Wednesday, 4 September 2013

On Not Being Able To Touch Our Treasure


Andy Warhol famously said that in the future everyone would be famous for fifteen minutes. In the era of blogs, reality TV, and cynically-manufactured pop music, his remark seems  amazingly prescient.

However, Warhol could have gone further. In the future that is today, everyone gets to be famous for fifteen seconds. Twitter, Facebook, and other social media allow us to achieve fleeting 'micro-fame', that lasts for each of our 'micro-fans' only as long as it takes them to click 'Like' or 'Re-Tweet'.  When the button is clicked, the fandom relationship ends. A few seconds after he has liked you, your micro-fan,  now clicking other buttons, will not possibly be able to remember your on-line handle, let alone your real name.

Many Twitter users who have nothing to say (and are saying it) have acquired tens of thousands of followers, while tweeting sporadically about their morning toast, the weather, and the fact that they have annoyingly misplaced their running shoes. To amass so many followers while offering them so little requires actual effort; boring, relentless, persistent work.

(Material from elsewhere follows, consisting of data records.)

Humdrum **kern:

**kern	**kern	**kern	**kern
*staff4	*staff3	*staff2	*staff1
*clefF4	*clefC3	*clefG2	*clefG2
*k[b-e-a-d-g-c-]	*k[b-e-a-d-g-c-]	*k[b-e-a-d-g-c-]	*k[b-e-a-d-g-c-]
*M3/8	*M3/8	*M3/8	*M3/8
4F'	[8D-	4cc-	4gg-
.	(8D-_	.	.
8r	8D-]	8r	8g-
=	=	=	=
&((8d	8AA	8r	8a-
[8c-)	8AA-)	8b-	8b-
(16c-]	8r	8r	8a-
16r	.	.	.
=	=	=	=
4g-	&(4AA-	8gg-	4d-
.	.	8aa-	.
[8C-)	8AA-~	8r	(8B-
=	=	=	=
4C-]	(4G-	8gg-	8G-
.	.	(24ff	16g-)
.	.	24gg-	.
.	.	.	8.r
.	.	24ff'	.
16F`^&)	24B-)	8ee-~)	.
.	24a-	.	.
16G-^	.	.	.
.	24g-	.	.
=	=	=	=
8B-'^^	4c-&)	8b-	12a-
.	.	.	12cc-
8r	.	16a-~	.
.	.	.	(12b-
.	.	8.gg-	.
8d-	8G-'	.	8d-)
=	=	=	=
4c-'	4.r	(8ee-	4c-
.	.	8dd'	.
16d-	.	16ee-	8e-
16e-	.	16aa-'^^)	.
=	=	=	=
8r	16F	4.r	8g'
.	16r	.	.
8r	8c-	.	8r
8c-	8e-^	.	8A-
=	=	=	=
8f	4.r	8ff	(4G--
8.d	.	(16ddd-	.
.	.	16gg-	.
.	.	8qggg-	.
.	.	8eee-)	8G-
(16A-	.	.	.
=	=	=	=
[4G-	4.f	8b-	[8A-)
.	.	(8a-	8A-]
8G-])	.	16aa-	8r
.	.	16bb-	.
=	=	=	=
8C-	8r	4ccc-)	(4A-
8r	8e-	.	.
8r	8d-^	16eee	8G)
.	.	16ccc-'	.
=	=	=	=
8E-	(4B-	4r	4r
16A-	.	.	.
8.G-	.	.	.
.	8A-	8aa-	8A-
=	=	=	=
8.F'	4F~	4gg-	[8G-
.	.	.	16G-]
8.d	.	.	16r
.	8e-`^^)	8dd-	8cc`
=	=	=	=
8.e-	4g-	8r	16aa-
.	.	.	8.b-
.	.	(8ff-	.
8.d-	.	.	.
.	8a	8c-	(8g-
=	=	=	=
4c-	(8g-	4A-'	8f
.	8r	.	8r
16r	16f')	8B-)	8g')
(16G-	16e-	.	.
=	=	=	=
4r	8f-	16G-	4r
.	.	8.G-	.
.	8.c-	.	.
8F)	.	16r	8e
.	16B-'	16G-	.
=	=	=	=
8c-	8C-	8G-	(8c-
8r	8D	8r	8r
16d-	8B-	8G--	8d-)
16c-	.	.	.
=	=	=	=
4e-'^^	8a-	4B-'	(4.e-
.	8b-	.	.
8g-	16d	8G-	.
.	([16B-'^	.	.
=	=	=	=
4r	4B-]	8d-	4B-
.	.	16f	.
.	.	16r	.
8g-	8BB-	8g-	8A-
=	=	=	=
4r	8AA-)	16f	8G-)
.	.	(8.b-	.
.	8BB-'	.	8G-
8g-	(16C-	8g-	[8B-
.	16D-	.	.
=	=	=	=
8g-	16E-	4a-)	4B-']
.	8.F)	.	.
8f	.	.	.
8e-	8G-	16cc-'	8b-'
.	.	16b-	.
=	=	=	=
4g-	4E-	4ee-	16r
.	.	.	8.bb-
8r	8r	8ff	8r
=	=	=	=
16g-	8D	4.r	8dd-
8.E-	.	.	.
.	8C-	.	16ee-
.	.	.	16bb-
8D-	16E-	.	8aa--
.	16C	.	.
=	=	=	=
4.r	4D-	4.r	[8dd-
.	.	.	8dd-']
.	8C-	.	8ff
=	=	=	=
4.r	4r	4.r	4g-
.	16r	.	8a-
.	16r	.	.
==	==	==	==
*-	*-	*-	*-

What are those people working for, when they are working to get all those micro-fans?  Why do humans crave this kind of highly abstracted micro-fame? Why do we find it so satisfying? Why are we the kind of animal that is willing to work for the mere idea of something good, a pointer to a thing that we cannot actually grasp? 

The Jewish/Catholic/atheist mystic Simone Weil suggested in her book Gravity & Grace: "To ascertain exactly what the miser lost whose treasure was stolen; thus we should learn much."